Le droit à l’information et l’embargo
La presse écrite nationale a été malmenée dans son édition d´hier au sujet de la démission du gouvernement dirigé par Belkhadem. Une démission qui est «tombée» la veille à 19h54 sur le fil de l´APS pour être reprise aussitôt par l´Entv dans son journal télévisé de 20h. La plupart des journaux, pour ne pas dire tous, à une ou deux exceptions près, avaient déjà bouclé leur édition quand elle n´était pas carrément «enfournée» dans les rotatives de l´imprimerie.
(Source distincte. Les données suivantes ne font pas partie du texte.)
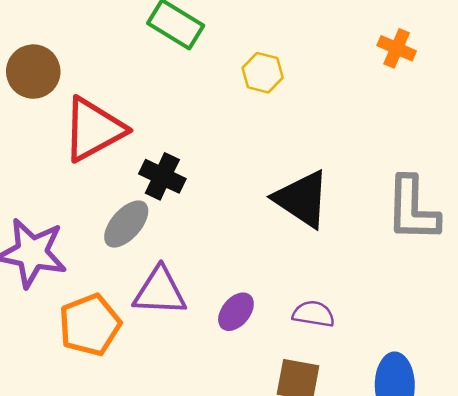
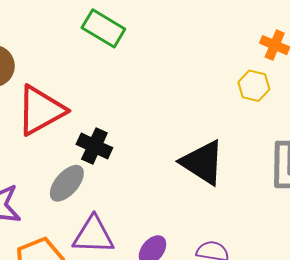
yellow hexagon: (263, 73) -> (254, 86), moved

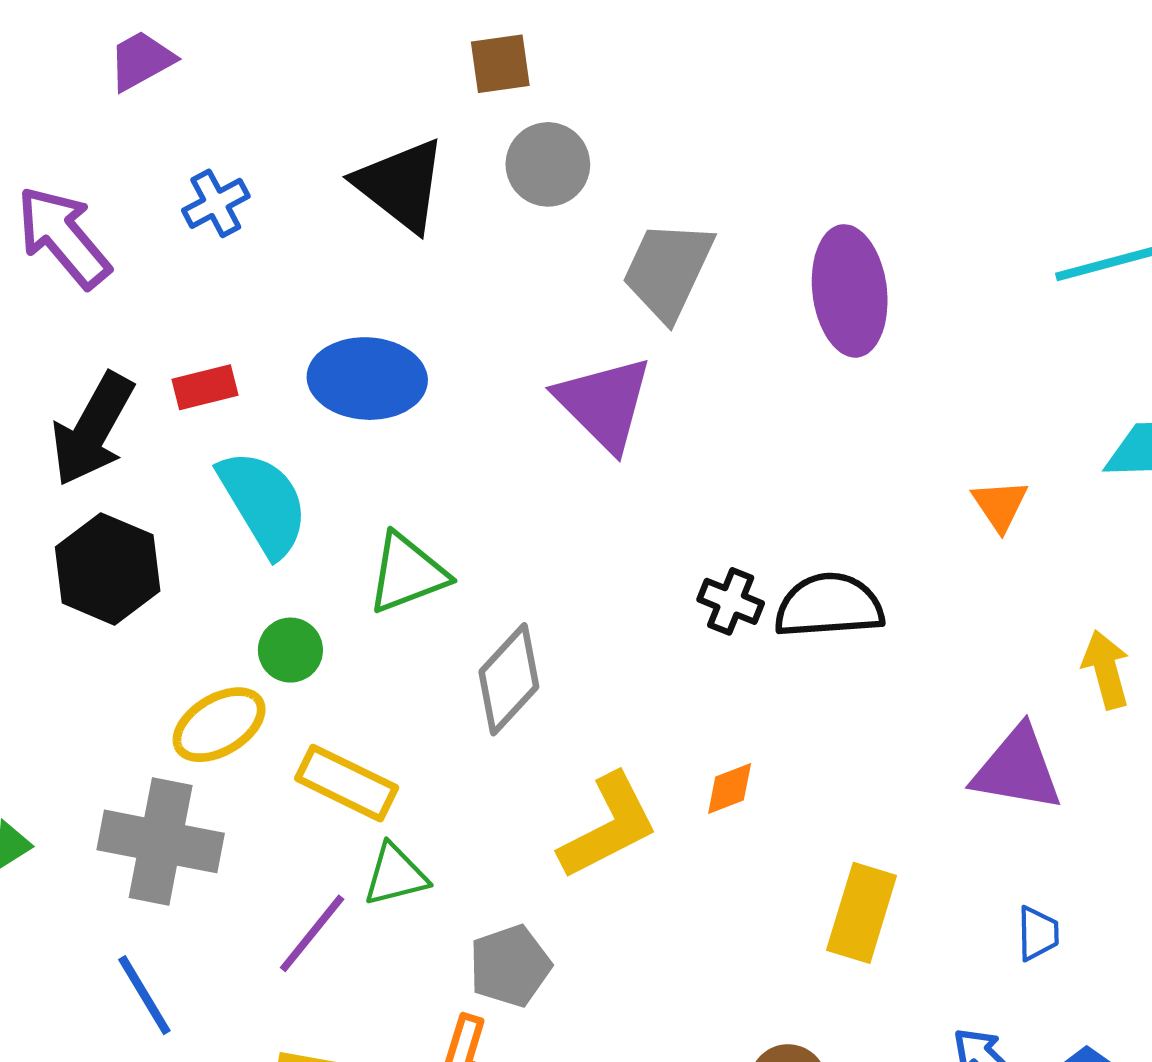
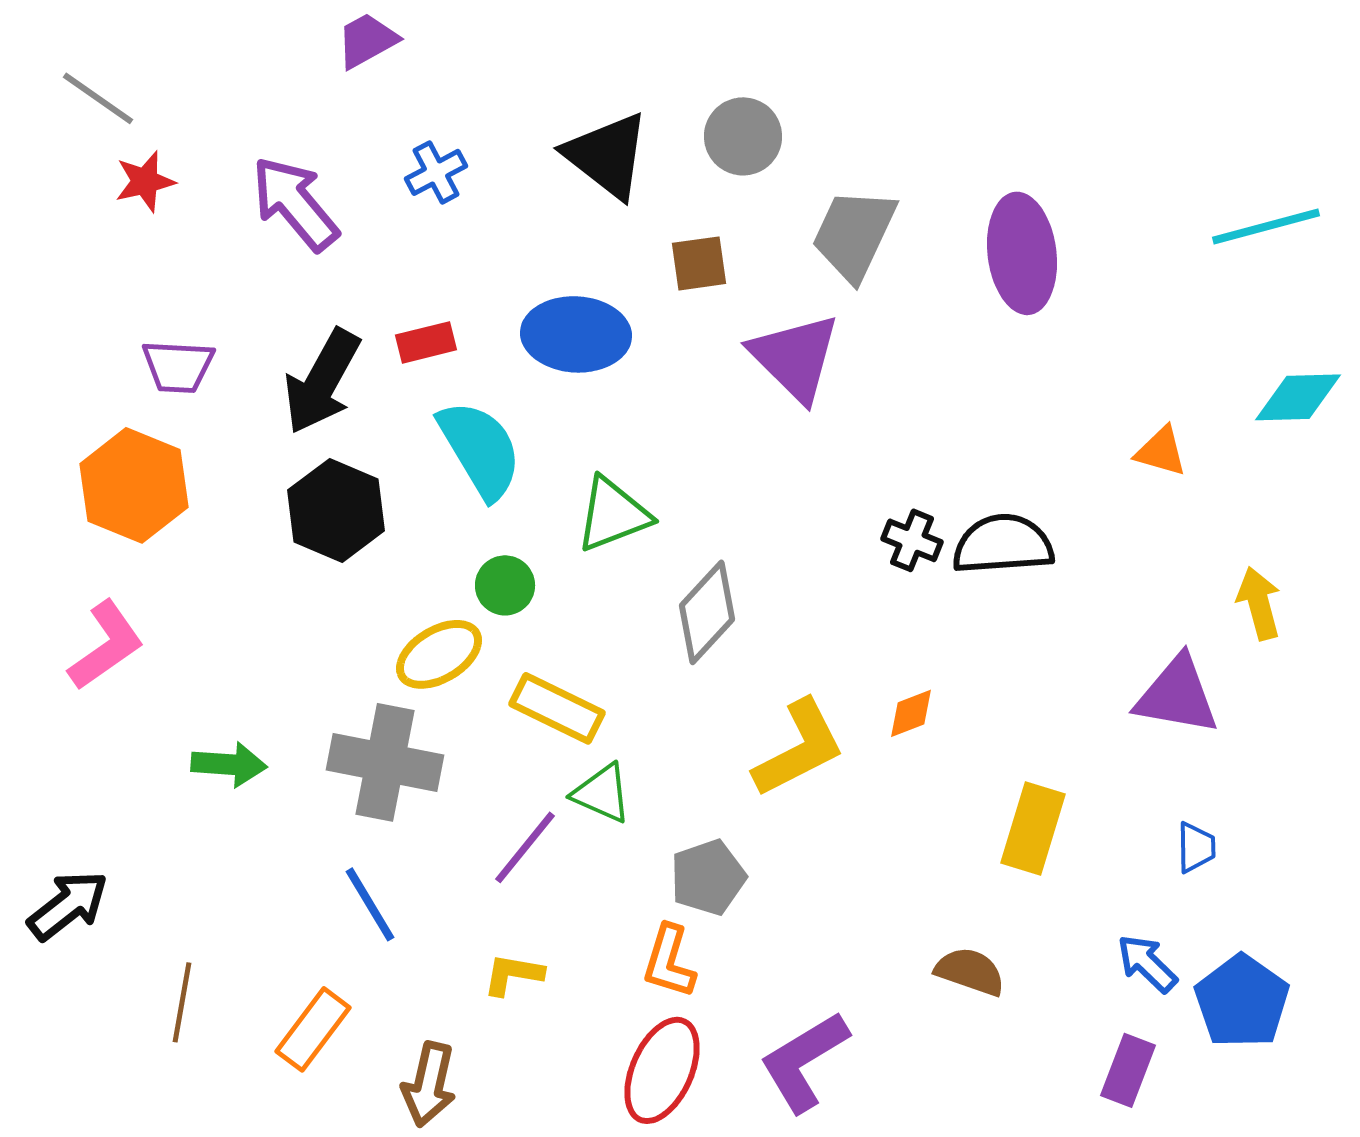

Il faut dire que pour un vendredi en fin de journée, personne ne pouvait s´attendre à une décision aussi importante que l´annonce de la démission du gouvernement.
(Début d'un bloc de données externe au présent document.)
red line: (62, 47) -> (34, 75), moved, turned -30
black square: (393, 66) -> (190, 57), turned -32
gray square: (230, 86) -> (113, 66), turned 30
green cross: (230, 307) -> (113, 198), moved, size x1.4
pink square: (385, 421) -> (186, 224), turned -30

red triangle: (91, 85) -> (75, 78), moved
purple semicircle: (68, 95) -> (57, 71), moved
A part les catastrophes naturelles, il est clair qu´il n´était pas attendu des institutions qu´elles fonctionnent le week-end sauf raison gravissime. C´est pourquoi, il est à se demander si la démission de l´Exécutif est gravissime ou pas. En temps normal, pas du tout. Dans le cas précis du gouvernement dont a hérité Belkhadem après le départ d´Ouyahia cela peut revêtir une certaine gravité. On a la nette impression que le président de la République avait hâte de se débarrasser d´une bonne charrette de ministres. 19 exactement, en les débarquant à l´APN où ils venaient fraîchement d´être élus.Une aubaine, si l´on considère que leur reconduction après le départ d´Ouyahia tenait plus à l´impératif de la fameuse loi (non écrite) des équilibres qu´à la sacro-sainte stabilité des institutions. Les deux peut-être.
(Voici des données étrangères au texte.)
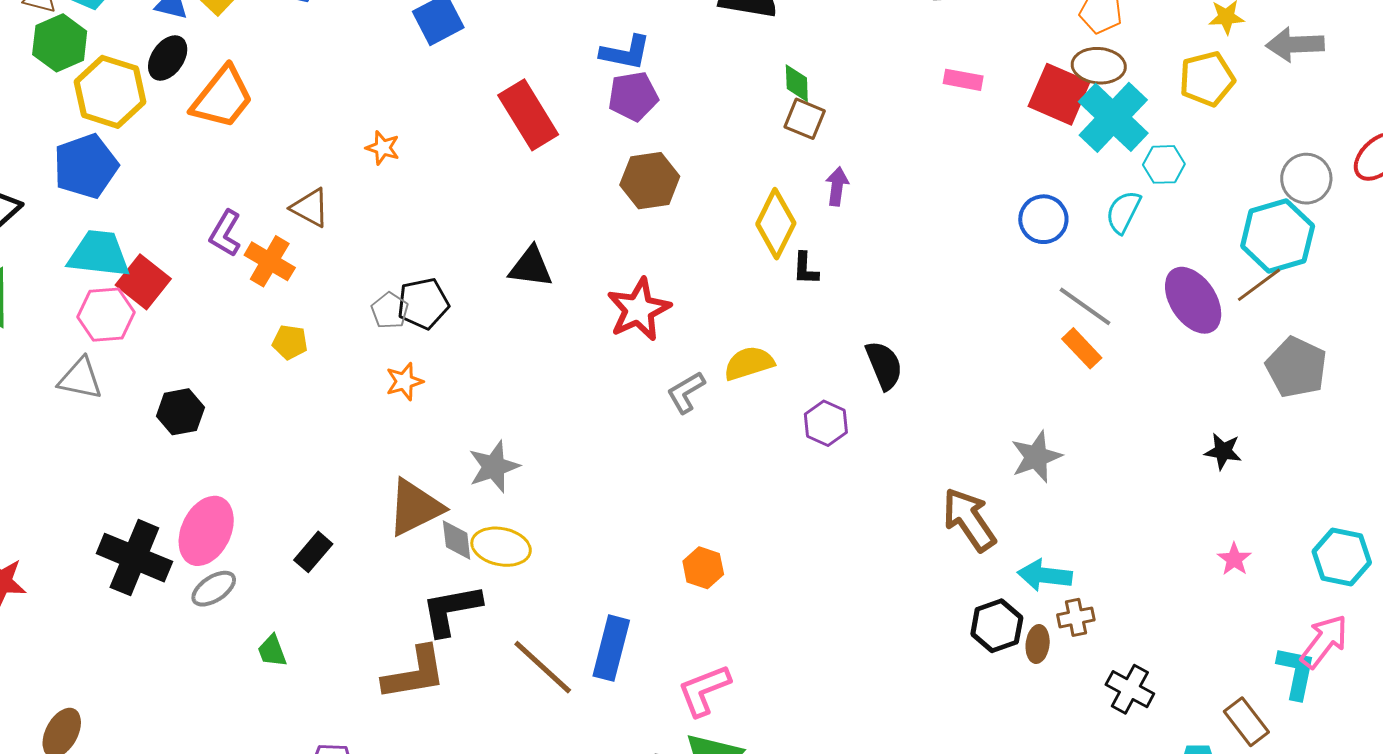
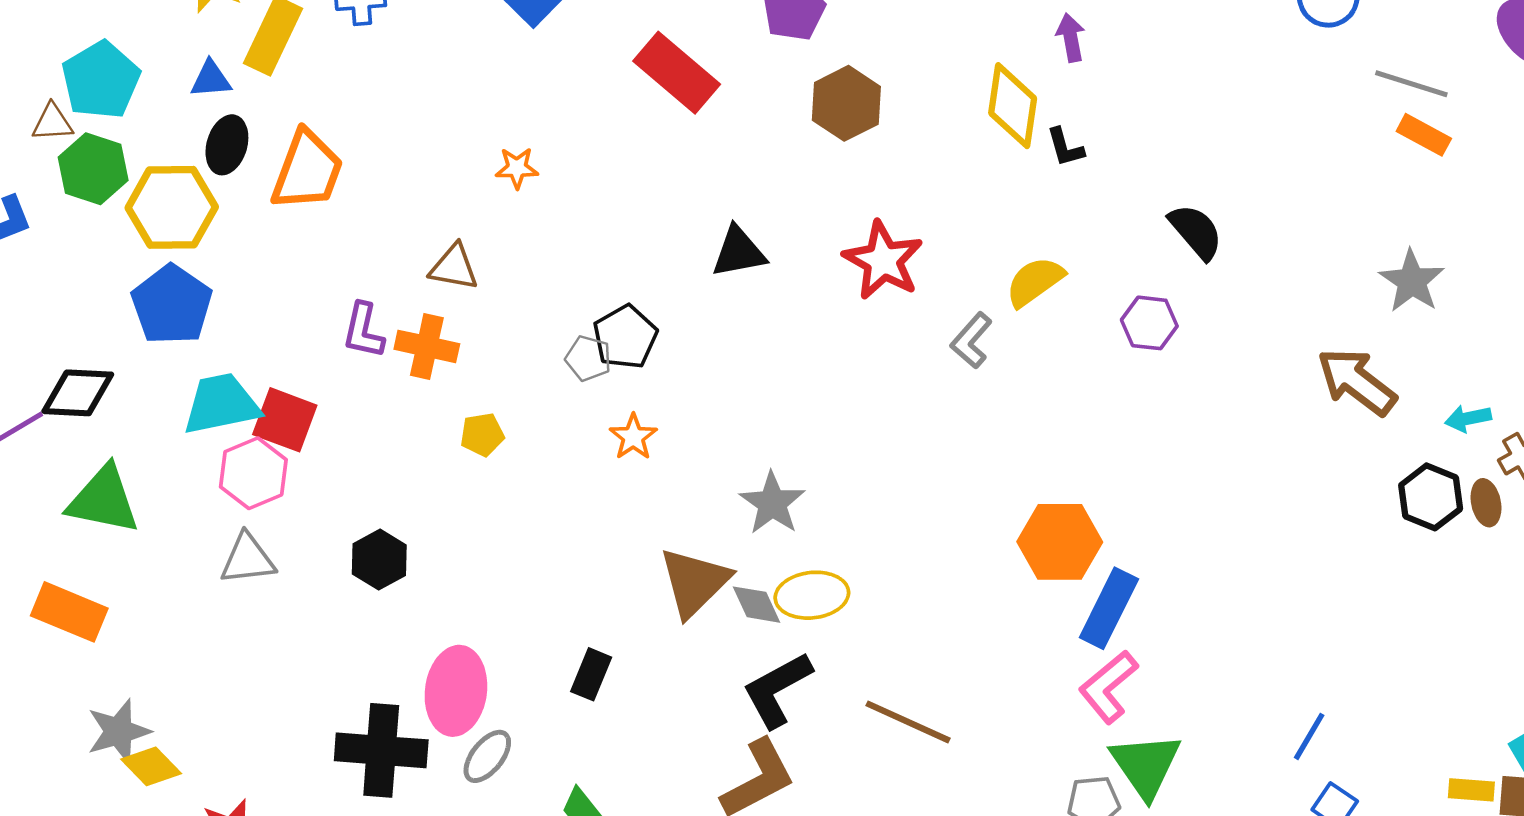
orange hexagon: (703, 568) -> (1060, 542), size x1.6
cyan arrow: (1045, 575) -> (1468, 418), size x0.7
blue rectangle: (611, 648) -> (1109, 608), moved, turned 30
Quoi qu´il en soit et au final, c´est le droit à l´information qui «en a pris pour son grade». Les impératifs de l´impression et de la diffusion étant ce qu´ils sont, les quotidiens de la presse écrite étaient partis pour ne pas être en mesure de relayer la démission du gouvernement dans l´édition à paraître le samedi matin. A 19h54mn, tous les journaux avaient déjà bouclé sauf ceux qui disposent de leurs propres moyens d´impression et de diffusion et quelques rares autres téméraires qui prennent le risque de se faire imprimer les derniers en rendant aléatoire leur diffusion.
Ce dilemme, qui s´est posé à toutes les rédactions, a laissé des traces sur le contenu de plusieurs journaux. Il s´est trouvé des journaux qui n´ont pas rapporté du tout la démission du gouvernement, il s´en est trouvé d´autres, qui dans la précipitation et voulant absolument «se mettre à la page» ont donné, sans le vouloir et dans la même édition, une chose et son contraire.
Cette précipitation de la Présidence à balancer l´information est à inscrire dans les grandes manoeuvres qui ont cours, actuellement, dans les allées du pouvoir. Lesquelles manoeuvres avaient commencé par «l´inéligibilité» de l´ancien président de l´APN, M.Amar Saâdani, du chef du gouvernement, M.Belkhadem également, et enfin par ricochet jusqu´à Ouyahia, libre pourtant de toute attache institutionnelle. Ensuite, il y eut le report de l´installation de la nouvelle APN avec l´élection de son nouveau président.
Des manoeuvres qui, de toute évidence, tendent au remaniement total et en profondeur du gouvernement tout en préservant intacte la stabilité des structures de l´Etat. 19 ministres passés à la trappe avec le sentiment que cela est dû à une stricte application de la légalité, cela mérite-t-il que le droit à l´information des citoyens soit écorché? Et si la Présidence a, comme on le sait, opté pour les trois-huit dans son fonctionnement, il faudrait simplement qu´elle prenne les dispositions nécessaires pour que les imprimeries de l´Etat puissent suivre le mouvement ainsi imprimé.
En attendant et alors que les éditeurs cherchent toujours la bonne heure pour le bouclage, l´Entv concurrence sérieusement l´APS. D´ores et déjà, les paris sont ouverts pour savoir qui de l´Entv ou de l´APS donnera, le premier, la composition du nouveau gouvernement. Réponse dans les prochains jours...ou dans les prochaines heures.